Pitavastatin slows tumor progression and alters urine-derived volatile organic compounds through the mevalonate pathway

Abstract

Bone is a frequent site of metastasis from breast cancer, and a desirable drug could suppress tumor growth as well as metastasis-linked bone loss. Currently, no drug is able to cure breast cancer–associated bone metastasis. In this study, we focused on statins that are known to inhibit cholesterol production and act as antitumor agents. After an initial potency screening of 7 U.S. Food and Drug Administration–approved statins, we examined pitavastatin as a drug candidate for inhibiting tumor and tumor-induced bone loss. In vitro analysis revealed that pitavastatin acted as an inhibitor of tumor progression by altering stress to the endoplasmic reticulum, down-regulating peroxisome proliferator–activated receptor γ, and reducing Snail and matrix metalloproteinase 9. In bone homeostasis, it blocked osteoclast development by suppressing transcription factors c-Fos and JunB, but stimulated osteoblast mineralization by regulating bone morphogenetic protein 2 and p53. In a mouse model, pitavastatin presented a dual role in tumor inhibition in the mammary fat pad, as well as in bone protection in the osteolytic tibia. In mass spectrometry–based analysis, volatile organic compounds (VOCs) that were linked to lipid metabolism and cholesterol synthesis were elevated in mice from the tumor-grown placebo group. Notably, pitavastatin-treated mice reduced specific VOCs that are linked to lipid metabolites in the mevalonate pathway.
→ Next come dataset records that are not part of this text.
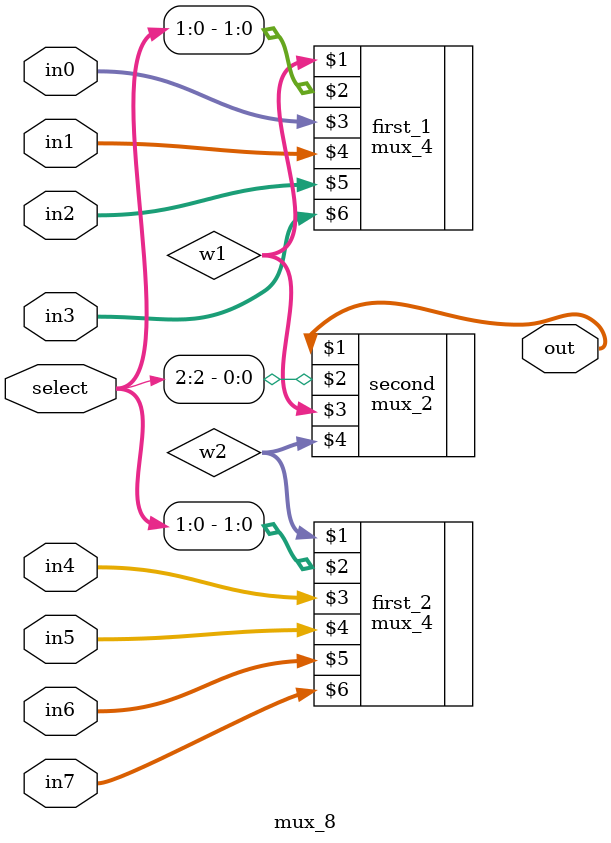
<source format=v>
module mux_8(out, select, in0, in1, in2, in3, in4, in5, in6, in7);
    input [2:0] select;
    input [31:0] in0, in1, in2, in3, in4, in5, in6, in7;
    output [31:0] out;
    wire [31:0] w1, w2;
    mux_4 first_1(w1, select[1:0], in0, in1, in2, in3);
    mux_4 first_2(w2, select[1:0], in4, in5, in6, in7);
    mux_2 second(out, select[2], w1, w2);
endmodule
</source>
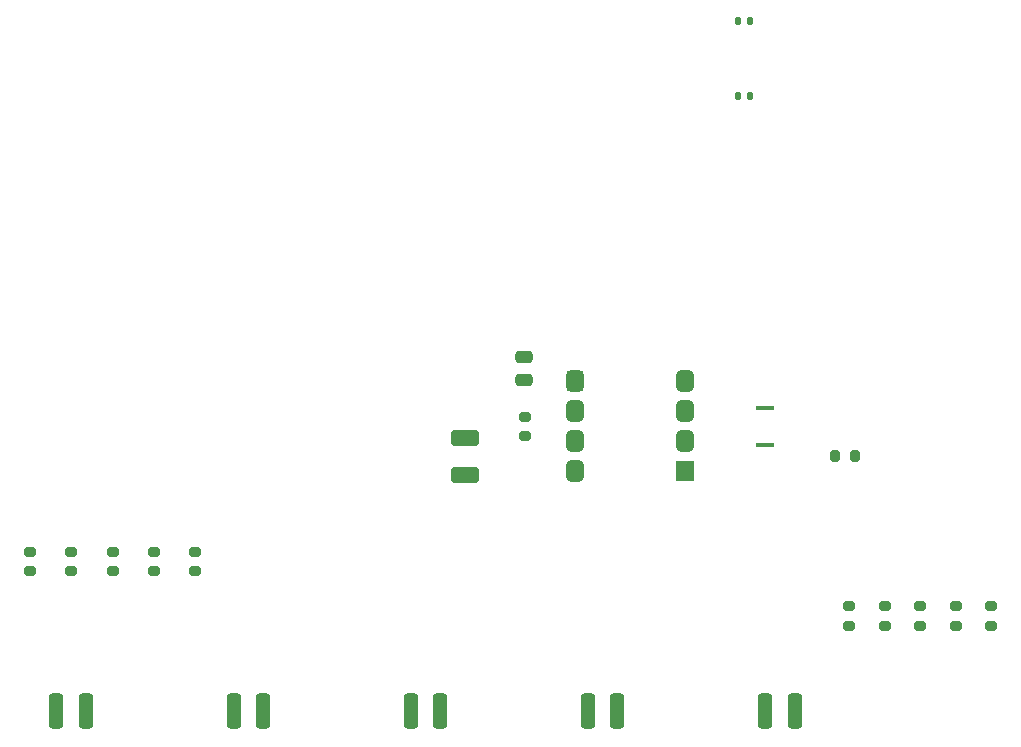
<source format=gbr>
%TF.GenerationSoftware,KiCad,Pcbnew,7.0.2-6a45011f42~172~ubuntu22.04.1*%
%TF.CreationDate,2023-05-17T15:22:17+02:00*%
%TF.ProjectId,midi,6d696469-2e6b-4696-9361-645f70636258,rev?*%
%TF.SameCoordinates,Original*%
%TF.FileFunction,Paste,Top*%
%TF.FilePolarity,Positive*%
%FSLAX46Y46*%
G04 Gerber Fmt 4.6, Leading zero omitted, Abs format (unit mm)*
G04 Created by KiCad (PCBNEW 7.0.2-6a45011f42~172~ubuntu22.04.1) date 2023-05-17 15:22:17*
%MOMM*%
%LPD*%
G01*
G04 APERTURE LIST*
G04 Aperture macros list*
%AMRoundRect*
0 Rectangle with rounded corners*
0 $1 Rounding radius*
0 $2 $3 $4 $5 $6 $7 $8 $9 X,Y pos of 4 corners*
0 Add a 4 corners polygon primitive as box body*
4,1,4,$2,$3,$4,$5,$6,$7,$8,$9,$2,$3,0*
0 Add four circle primitives for the rounded corners*
1,1,$1+$1,$2,$3*
1,1,$1+$1,$4,$5*
1,1,$1+$1,$6,$7*
1,1,$1+$1,$8,$9*
0 Add four rect primitives between the rounded corners*
20,1,$1+$1,$2,$3,$4,$5,0*
20,1,$1+$1,$4,$5,$6,$7,0*
20,1,$1+$1,$6,$7,$8,$9,0*
20,1,$1+$1,$8,$9,$2,$3,0*%
G04 Aperture macros list end*
%ADD10RoundRect,0.300000X0.300000X1.200000X-0.300000X1.200000X-0.300000X-1.200000X0.300000X-1.200000X0*%
%ADD11RoundRect,0.100000X-0.650000X0.100000X-0.650000X-0.100000X0.650000X-0.100000X0.650000X0.100000X0*%
%ADD12RoundRect,0.135000X-0.135000X-0.185000X0.135000X-0.185000X0.135000X0.185000X-0.135000X0.185000X0*%
%ADD13RoundRect,0.380000X-0.380000X-0.510000X0.380000X-0.510000X0.380000X0.510000X-0.380000X0.510000X0*%
%ADD14R,1.520000X1.780000*%
%ADD15RoundRect,0.380000X-0.380000X-0.520000X0.380000X-0.520000X0.380000X0.520000X-0.380000X0.520000X0*%
%ADD16RoundRect,0.200000X0.200000X0.275000X-0.200000X0.275000X-0.200000X-0.275000X0.200000X-0.275000X0*%
%ADD17RoundRect,0.200000X-0.275000X0.200000X-0.275000X-0.200000X0.275000X-0.200000X0.275000X0.200000X0*%
%ADD18RoundRect,0.135000X0.135000X0.185000X-0.135000X0.185000X-0.135000X-0.185000X0.135000X-0.185000X0*%
%ADD19RoundRect,0.200000X0.275000X-0.200000X0.275000X0.200000X-0.275000X0.200000X-0.275000X-0.200000X0*%
%ADD20RoundRect,0.250000X0.475000X-0.250000X0.475000X0.250000X-0.475000X0.250000X-0.475000X-0.250000X0*%
%ADD21RoundRect,0.250000X-0.925000X0.412500X-0.925000X-0.412500X0.925000X-0.412500X0.925000X0.412500X0*%
G04 APERTURE END LIST*
D10*
%TO.C,LED2*%
X33750000Y-80020000D03*
X36250000Y-80010000D03*
%TD*%
D11*
%TO.C,D1*%
X78740000Y-54330000D03*
X78740000Y-57430000D03*
%TD*%
D12*
%TO.C,R14*%
X76450000Y-27940000D03*
X77470000Y-27940000D03*
%TD*%
D13*
%TO.C,O1*%
X71945000Y-52070000D03*
D14*
X71945000Y-59690000D03*
D13*
X71945000Y-57150000D03*
X71945000Y-54610000D03*
D15*
X62675000Y-52070000D03*
D13*
X62675000Y-54610000D03*
X62675000Y-57150000D03*
X62675000Y-59690000D03*
%TD*%
D16*
%TO.C,R1*%
X86360000Y-58420000D03*
X84710000Y-58420000D03*
%TD*%
D10*
%TO.C,LED1*%
X18750000Y-80020000D03*
X21250000Y-80010000D03*
%TD*%
D17*
%TO.C,R8*%
X16510000Y-66485000D03*
X16510000Y-68135000D03*
%TD*%
%TO.C,R12*%
X30510000Y-66485000D03*
X30510000Y-68135000D03*
%TD*%
D18*
%TO.C,R13*%
X77470000Y-21590000D03*
X76450000Y-21590000D03*
%TD*%
D10*
%TO.C,LED3*%
X48750000Y-80020000D03*
X51250000Y-80010000D03*
%TD*%
D19*
%TO.C,R2*%
X58420000Y-56705000D03*
X58420000Y-55055000D03*
%TD*%
D17*
%TO.C,R10*%
X23510000Y-66485000D03*
X23510000Y-68135000D03*
%TD*%
D10*
%TO.C,LED4*%
X63750000Y-80020000D03*
X66250000Y-80010000D03*
%TD*%
D17*
%TO.C,R3*%
X97900000Y-71120000D03*
X97900000Y-72770000D03*
%TD*%
%TO.C,R4*%
X94900000Y-71120000D03*
X94900000Y-72770000D03*
%TD*%
%TO.C,R9*%
X20010000Y-66485000D03*
X20010000Y-68135000D03*
%TD*%
%TO.C,R5*%
X91900000Y-71120000D03*
X91900000Y-72770000D03*
%TD*%
D20*
%TO.C,15pF1*%
X58370000Y-51930000D03*
X58370000Y-50030000D03*
%TD*%
D21*
%TO.C,C1*%
X53340000Y-56882500D03*
X53340000Y-59957500D03*
%TD*%
D17*
%TO.C,R11*%
X27010000Y-66485000D03*
X27010000Y-68135000D03*
%TD*%
%TO.C,R7*%
X85900000Y-71120000D03*
X85900000Y-72770000D03*
%TD*%
%TO.C,R6*%
X88900000Y-71120000D03*
X88900000Y-72770000D03*
%TD*%
D10*
%TO.C,LED5*%
X78750000Y-80020000D03*
X81250000Y-80010000D03*
%TD*%
M02*

</source>
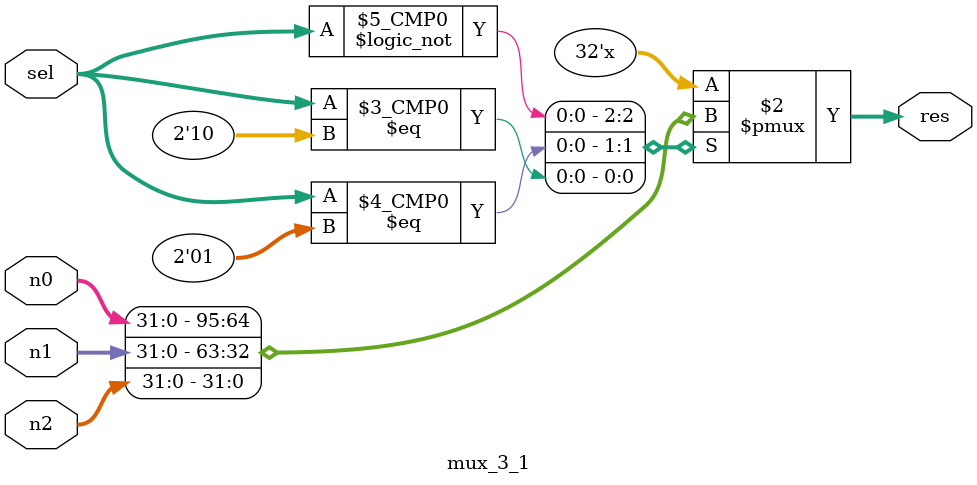
<source format=v>
`timescale 1ns / 1ps
module mux_3_1(
		 input  		[31:0] n0,
		 input  		[31:0] n1,
		 input  		[31:0] n2,
		 output reg [31:0] res,
		 input  		[1:0]  sel
   );
	
	always @(n0 or n1 or n2 or sel) begin
		case (sel)
			0: res <= n0;
			1: res <= n1;
			2: res <= n2;
		endcase
	end

endmodule

</source>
Collectively, the results lay a foundation for further investigation of pitavastatin’s therapeutic efficacy in tumor-induced bone loss, as well as VOC-based diagnosis of tumor progression and treatment efficacy.—Wang, L., Wang, Y., Chen, A., Teli, M., Kondo, R., Jalali, A., Fan, Y., Liu, S., Zhao, X., Siegel, A., Minami, K., Agarwal, M., Li, B.-Y., Yokota, H. Pitavastatin slows tumor progression and alters urine-derived volatile organic compounds through the mevalonate pathway.